The good thing is that it is very easy to identify foods that contains trans fats, starting with margarines and the more solid the margarine, the highest the trans fats level. High-fat baked foods such as doughnuts, cookies, and cakes are bad ideas for healthy recipes. In fact, any food for which the label shows “partially hydrogenated vegetable oils” is a potential sources of trans fats.
Monounsaturated fats – the best
Monounsaturated fats are actually the best sources of fat for healthy recipes. Foods like cashews, almonds, avocados, and pistachios nuts contain large amounts of theses fats. Peanut oil and virgin olive oils are also good sources. The caution with these fats is not to heat them or to use only moderate heat.
Essential fats – Omega-3 and Omega-6
Omega-3 and Omega-6 are essential for healthy recipes because human body cannot make them. We need to get them from the diet. The role of the essential fats is to support the production of prostaglandin hormones which take care of inflammatory responses, cell growth, and some key functions of the immune system.
It is critical to consume Omega-3 and Omega-6 fatty acids in a balanced way because they do not have the same effects. Omega-6s are pro-inflammatory, that is, they help protect the body from infections. However, if you don’t have any inflammation, inflammatory response cause cause major health problems like asthma and heart disease. Specialist recommend an Omega-6:Omega-3 ratio of 2:1 for healthy recipes.

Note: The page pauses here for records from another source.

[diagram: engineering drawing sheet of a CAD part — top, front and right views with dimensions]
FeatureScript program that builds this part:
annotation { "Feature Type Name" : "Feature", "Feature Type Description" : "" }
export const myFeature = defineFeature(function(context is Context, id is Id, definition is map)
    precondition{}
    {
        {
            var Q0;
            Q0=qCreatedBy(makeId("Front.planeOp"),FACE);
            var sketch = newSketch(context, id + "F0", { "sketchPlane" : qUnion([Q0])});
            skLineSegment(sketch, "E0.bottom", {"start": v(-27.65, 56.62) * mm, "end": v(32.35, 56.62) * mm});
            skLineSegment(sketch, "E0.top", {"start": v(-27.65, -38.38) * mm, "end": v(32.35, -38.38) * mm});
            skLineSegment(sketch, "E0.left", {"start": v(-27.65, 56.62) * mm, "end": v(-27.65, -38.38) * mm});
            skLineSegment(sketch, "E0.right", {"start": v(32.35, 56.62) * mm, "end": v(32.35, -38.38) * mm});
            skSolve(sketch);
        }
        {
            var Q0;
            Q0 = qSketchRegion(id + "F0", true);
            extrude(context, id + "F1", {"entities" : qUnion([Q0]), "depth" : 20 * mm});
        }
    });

Foods that are very high in Omega-3 include: Mackerel, Salmon, Cod liver oil, Herring, Oyster, Sardine, Anchovies, Caviar, Flaxseeds, and Chia seeds. Omega-6s are mostly present in meat (beef, pork, poultry), butter, snacks made with Omega-6 rich fat as well as cookies, cakes, and pastries.
The most important Omega-3 are EPA (Eicosapentaenoic acid) and DHA (Decosahexaenoic acid). Both support key functions of the immune system and the body health in general. In addition, DHA assists in normal development of the body cells.
Combining fats, carbohydrates and proteins
Healthy recipes, also mains appropriate combinations of fats with good proteins and carbohydrate. It is very critical to have a good balance of these nutrients in the human body.